[[ WORKING DATA open ]]

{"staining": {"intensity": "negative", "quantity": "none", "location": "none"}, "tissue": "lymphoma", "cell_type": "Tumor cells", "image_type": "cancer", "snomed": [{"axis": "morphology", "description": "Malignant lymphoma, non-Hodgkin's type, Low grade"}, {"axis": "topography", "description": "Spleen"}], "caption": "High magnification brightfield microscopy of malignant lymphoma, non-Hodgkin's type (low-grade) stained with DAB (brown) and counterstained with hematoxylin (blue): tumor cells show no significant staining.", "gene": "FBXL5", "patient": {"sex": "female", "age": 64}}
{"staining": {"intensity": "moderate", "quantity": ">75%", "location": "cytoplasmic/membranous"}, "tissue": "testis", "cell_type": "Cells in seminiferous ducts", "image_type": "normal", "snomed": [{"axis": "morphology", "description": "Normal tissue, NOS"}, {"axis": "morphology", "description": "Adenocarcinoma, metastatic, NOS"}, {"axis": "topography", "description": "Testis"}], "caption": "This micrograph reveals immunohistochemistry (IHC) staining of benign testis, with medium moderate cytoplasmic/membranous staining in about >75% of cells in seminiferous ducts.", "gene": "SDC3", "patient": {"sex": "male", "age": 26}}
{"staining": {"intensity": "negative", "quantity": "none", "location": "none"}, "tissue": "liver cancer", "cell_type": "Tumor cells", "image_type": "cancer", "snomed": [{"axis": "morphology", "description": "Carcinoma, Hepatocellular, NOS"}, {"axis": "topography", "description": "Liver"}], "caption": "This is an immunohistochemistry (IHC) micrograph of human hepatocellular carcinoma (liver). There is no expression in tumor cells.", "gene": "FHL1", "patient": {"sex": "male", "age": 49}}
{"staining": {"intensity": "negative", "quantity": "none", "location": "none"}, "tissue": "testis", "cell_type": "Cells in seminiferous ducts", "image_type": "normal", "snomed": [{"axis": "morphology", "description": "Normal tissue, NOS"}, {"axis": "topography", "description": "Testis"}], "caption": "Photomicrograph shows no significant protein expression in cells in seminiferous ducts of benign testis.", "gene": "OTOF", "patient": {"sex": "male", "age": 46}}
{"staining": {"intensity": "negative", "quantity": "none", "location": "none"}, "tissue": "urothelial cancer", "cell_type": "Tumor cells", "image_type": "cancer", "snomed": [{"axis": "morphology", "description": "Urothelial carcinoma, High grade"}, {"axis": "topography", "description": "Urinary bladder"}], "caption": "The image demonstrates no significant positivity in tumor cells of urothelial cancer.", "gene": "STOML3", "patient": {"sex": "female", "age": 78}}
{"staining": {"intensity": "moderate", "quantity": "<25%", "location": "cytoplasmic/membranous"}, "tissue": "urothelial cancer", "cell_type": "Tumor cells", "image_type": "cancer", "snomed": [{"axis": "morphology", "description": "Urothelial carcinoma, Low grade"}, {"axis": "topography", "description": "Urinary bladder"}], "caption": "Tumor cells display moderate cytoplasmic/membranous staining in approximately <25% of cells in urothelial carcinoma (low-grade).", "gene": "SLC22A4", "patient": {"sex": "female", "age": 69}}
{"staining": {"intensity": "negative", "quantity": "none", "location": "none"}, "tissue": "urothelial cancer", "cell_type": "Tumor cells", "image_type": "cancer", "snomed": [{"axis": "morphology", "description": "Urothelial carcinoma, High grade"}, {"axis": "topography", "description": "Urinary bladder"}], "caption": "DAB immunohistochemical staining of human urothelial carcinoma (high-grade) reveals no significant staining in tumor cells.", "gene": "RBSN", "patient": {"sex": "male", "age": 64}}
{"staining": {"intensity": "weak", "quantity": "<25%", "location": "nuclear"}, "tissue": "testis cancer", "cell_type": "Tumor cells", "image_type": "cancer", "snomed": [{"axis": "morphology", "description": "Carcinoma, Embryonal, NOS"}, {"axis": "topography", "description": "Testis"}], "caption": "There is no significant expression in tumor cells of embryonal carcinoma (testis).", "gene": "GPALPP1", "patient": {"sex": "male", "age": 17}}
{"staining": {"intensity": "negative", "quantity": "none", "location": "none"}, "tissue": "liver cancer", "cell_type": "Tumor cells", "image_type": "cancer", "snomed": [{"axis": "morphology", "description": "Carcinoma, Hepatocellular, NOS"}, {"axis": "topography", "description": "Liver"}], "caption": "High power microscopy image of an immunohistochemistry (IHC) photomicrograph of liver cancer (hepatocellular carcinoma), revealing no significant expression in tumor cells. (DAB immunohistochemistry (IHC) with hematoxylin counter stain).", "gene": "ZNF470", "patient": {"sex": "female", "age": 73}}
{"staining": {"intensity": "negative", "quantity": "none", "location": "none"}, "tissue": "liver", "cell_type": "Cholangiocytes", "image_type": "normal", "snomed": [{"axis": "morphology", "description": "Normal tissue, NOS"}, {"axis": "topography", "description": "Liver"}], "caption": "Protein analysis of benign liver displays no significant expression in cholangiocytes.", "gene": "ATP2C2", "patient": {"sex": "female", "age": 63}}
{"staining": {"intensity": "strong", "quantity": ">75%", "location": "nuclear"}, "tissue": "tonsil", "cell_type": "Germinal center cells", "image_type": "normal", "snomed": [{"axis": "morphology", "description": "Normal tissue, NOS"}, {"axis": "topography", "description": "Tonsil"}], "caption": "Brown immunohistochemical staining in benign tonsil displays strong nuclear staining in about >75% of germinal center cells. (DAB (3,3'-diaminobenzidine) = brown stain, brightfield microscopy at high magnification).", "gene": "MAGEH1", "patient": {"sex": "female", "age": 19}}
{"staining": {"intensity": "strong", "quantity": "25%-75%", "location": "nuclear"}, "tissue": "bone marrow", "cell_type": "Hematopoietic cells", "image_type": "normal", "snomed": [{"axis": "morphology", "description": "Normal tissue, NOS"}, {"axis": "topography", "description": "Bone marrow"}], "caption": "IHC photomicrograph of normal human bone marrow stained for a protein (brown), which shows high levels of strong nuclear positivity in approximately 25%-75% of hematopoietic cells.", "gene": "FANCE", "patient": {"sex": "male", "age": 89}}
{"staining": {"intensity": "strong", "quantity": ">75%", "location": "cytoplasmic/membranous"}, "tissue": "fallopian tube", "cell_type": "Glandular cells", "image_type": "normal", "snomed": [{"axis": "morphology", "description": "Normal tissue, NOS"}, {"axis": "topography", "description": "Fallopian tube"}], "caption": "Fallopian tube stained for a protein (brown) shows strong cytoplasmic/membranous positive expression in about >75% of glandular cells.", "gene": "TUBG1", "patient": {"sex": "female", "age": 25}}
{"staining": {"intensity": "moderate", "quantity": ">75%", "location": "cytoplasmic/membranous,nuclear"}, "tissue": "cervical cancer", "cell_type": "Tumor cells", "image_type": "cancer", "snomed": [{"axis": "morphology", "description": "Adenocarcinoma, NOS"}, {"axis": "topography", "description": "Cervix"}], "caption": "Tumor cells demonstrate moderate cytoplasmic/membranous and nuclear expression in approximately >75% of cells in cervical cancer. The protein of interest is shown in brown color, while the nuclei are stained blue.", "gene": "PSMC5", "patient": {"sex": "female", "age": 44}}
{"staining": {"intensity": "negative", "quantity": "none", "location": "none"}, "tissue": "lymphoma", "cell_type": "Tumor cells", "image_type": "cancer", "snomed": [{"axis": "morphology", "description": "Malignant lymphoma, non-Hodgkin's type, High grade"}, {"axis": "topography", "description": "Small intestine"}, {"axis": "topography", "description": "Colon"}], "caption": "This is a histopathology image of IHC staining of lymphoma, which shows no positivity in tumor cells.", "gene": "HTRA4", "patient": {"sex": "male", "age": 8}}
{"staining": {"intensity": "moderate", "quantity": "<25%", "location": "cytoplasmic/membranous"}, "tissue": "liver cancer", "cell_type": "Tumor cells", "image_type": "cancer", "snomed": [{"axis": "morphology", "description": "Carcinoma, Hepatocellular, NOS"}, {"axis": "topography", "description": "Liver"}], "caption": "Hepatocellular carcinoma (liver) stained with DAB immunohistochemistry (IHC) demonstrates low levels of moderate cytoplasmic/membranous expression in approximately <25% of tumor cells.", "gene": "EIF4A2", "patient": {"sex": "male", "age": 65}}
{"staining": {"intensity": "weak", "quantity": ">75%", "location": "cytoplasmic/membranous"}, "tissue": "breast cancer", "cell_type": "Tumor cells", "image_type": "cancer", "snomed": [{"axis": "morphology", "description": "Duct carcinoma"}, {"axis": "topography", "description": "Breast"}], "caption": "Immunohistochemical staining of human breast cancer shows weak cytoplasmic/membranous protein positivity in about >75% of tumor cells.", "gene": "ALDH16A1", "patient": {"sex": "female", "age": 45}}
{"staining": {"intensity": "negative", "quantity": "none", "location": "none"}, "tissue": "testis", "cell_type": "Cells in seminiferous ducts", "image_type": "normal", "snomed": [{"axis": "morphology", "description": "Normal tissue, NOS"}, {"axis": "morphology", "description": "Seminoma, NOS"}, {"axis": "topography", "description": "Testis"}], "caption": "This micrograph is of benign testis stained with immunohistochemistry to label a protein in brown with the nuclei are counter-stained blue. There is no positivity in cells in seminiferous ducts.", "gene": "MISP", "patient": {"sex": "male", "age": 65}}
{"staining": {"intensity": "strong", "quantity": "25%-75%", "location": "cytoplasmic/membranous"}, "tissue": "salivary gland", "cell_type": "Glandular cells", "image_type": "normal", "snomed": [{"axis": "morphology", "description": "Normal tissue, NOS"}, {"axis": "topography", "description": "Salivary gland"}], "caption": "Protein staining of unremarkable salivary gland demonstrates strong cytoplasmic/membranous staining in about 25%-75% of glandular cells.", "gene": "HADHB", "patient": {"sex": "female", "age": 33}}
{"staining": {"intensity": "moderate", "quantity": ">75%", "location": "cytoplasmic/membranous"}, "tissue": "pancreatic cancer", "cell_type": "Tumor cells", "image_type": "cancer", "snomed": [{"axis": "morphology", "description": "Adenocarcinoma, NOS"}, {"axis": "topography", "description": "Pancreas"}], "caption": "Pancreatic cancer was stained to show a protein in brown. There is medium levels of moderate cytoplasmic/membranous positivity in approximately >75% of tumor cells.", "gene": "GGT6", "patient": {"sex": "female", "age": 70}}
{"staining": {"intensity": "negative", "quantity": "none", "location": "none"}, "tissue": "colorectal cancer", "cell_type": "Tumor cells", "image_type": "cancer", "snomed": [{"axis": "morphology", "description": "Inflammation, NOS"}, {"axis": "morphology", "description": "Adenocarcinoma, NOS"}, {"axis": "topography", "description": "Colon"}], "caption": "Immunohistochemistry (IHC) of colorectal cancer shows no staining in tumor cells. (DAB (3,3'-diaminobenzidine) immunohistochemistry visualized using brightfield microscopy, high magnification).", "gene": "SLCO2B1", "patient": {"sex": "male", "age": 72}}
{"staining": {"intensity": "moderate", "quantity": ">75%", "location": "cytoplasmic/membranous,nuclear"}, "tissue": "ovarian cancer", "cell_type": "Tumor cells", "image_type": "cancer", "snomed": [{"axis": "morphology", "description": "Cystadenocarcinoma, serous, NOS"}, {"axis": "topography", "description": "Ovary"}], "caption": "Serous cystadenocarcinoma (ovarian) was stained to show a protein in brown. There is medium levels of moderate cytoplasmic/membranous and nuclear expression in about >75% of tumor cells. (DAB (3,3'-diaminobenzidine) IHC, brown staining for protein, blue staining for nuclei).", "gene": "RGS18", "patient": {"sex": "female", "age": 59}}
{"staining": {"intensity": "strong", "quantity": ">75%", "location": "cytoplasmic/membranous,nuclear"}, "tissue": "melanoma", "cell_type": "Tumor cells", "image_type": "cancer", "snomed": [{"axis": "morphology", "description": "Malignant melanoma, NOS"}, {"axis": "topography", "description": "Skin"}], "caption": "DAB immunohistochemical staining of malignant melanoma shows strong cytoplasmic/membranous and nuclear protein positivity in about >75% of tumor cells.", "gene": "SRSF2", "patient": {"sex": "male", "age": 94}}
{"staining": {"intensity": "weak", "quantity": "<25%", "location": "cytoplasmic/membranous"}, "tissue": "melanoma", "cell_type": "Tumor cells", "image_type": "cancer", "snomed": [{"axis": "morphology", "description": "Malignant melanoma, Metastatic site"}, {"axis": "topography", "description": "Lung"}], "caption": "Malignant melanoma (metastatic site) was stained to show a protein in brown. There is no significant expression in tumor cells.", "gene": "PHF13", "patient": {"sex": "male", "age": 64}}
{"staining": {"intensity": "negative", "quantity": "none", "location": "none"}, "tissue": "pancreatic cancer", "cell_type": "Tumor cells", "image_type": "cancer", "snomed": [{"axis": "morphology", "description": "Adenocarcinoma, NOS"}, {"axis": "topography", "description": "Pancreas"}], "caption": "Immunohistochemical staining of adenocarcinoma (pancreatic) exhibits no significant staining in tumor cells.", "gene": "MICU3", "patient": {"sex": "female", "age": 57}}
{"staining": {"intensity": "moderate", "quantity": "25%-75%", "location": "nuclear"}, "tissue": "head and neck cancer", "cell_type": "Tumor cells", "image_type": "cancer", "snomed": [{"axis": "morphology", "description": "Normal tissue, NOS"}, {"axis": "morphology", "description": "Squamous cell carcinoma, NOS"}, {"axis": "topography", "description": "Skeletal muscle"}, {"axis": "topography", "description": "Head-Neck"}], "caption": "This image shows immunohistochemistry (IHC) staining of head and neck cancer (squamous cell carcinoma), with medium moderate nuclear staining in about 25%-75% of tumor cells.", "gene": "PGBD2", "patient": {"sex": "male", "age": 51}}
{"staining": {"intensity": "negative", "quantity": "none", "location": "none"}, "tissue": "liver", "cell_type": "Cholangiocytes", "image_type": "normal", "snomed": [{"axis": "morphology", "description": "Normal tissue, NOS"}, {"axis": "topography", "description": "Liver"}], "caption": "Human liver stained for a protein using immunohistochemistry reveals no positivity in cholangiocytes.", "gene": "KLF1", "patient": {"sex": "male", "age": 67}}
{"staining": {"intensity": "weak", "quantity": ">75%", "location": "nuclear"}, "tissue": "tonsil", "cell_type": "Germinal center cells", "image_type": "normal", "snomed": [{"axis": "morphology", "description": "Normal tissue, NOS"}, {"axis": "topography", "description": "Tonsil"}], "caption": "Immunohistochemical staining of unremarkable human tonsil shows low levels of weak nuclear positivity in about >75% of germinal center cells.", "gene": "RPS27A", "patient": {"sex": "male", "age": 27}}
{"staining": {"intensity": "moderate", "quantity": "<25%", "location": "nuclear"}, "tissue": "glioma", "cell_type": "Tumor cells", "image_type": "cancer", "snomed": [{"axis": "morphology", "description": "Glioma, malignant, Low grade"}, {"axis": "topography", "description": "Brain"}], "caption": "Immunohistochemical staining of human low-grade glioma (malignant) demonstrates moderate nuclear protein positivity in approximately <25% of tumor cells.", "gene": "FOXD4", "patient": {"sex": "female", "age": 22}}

[[ WORKING DATA closed ]]

* [TASK REQUIREMENTS] Set down, unchanged, only those lines above that fall between the line with "immunohistochemical staining in" and the line with "tube stained for", the two end lines included.

* [REPLY TO THE TASK]
{"staining": {"intensity": "strong", "quantity": ">75%", "location": "nuclear"}, "tissue": "tonsil", "cell_type": "Germinal center cells", "image_type": "normal", "snomed": [{"axis": "morphology", "description": "Normal tissue, NOS"}, {"axis": "topography", "description": "Tonsil"}], "caption": "Brown immunohistochemical staining in benign tonsil displays strong nuclear staining in about >75% of germinal center cells. (DAB (3,3'-diaminobenzidine) = brown stain, brightfield microscopy at high magnification).", "gene": "MAGEH1", "patient": {"sex": "female", "age": 19}}
{"staining": {"intensity": "strong", "quantity": "25%-75%", "location": "nuclear"}, "tissue": "bone marrow", "cell_type": "Hematopoietic cells", "image_type": "normal", "snomed": [{"axis": "morphology", "description": "Normal tissue, NOS"}, {"axis": "topography", "description": "Bone marrow"}], "caption": "IHC photomicrograph of normal human bone marrow stained for a protein (brown), which shows high levels of strong nuclear positivity in approximately 25%-75% of hematopoietic cells.", "gene": "FANCE", "patient": {"sex": "male", "age": 89}}
{"staining": {"intensity": "strong", "quantity": ">75%", "location": "cytoplasmic/membranous"}, "tissue": "fallopian tube", "cell_type": "Glandular cells", "image_type": "normal", "snomed": [{"axis": "morphology", "description": "Normal tissue, NOS"}, {"axis": "topography", "description": "Fallopian tube"}], "caption": "Fallopian tube stained for a protein (brown) shows strong cytoplasmic/membranous positive expression in about >75% of glandular cells.", "gene": "TUBG1", "patient": {"sex": "female", "age": 25}}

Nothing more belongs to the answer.